The scan diameter (field of view) is particularly limited in the first generation of TD-OCT. As a result, the scan range is ideal for vessels less than 3.75 mm in diameter. Because of this limit, large vessel images can extend out of the screen, which is one of the most common exclusion criteria of frame assessment in clinical trials (Fig. 6c). The current generation of OCT systems (FD-OCT) reduces the rate of out-of-screen images, since they have a larger field of view, ~10 mm.

Sew up artifact

The artifact is caused by rapid movement of the artery or imaging catheter within a single frame, leading to single point misalignment of the lumen border (Fig. 6d). However, the frequency of this issue is decreased in current FD-OCT systems, since image acquisition is much faster than TD-OCT.

Artifacts related with the eccentric wire position

Eccentric wire position can lead to diverse artifacts and misinterpretations. Tissue classification is limited in this situation since we should expect an inverse relation between the distance from the source of the light and signal. In other words, the tissue closer to the catheter will look brighter as compared to the tissue on the opposite side even if they are essentially the same.
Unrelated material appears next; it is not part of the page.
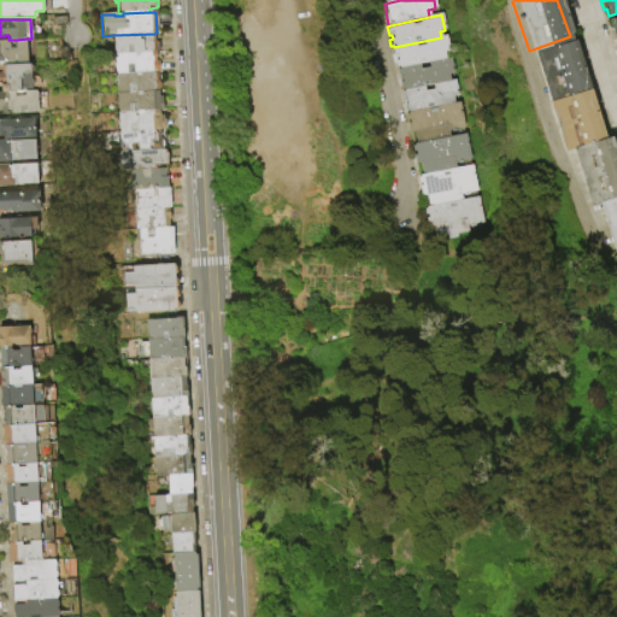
[(113,35),(154,34),(156,52),(156,53),(115,54),(113,52),(112,36),(113,35)]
The length of the strut element can be distorted due to the loss of lateral resolution in a position distant from the optimal focus (Fig. 6e). Distortion of the strut element reflection is also observed altering the strut orientation according to the angle of incidence of light (the “sunflower effect”) (Fig. 6f) [11].

Future prospects: three-dimensional reconstruction

Three-dimensional (3D) visualization of OCT images has been described [36]. The faster the pullback, the less artifacts will be generated as a result of cardiac motion. However, for optimal 3D reconstruction, small frame intervals are necessary. We can expect that the development of even faster laser sources and very fast pullbacks at high frame rates will make 3D OCT reconstruction even more attractive and part of the routine interpretation.

In quiet a short time, OCT has become the standard imaging modality for stent analysis in the research environment. It is also not difficult to predict that the penetration of this modality in the clinical setting will rapidly increase. As a light-based technology, OCT will continue to quickly evolve, and hardware and software development will make the method even more attractive for stent assessment.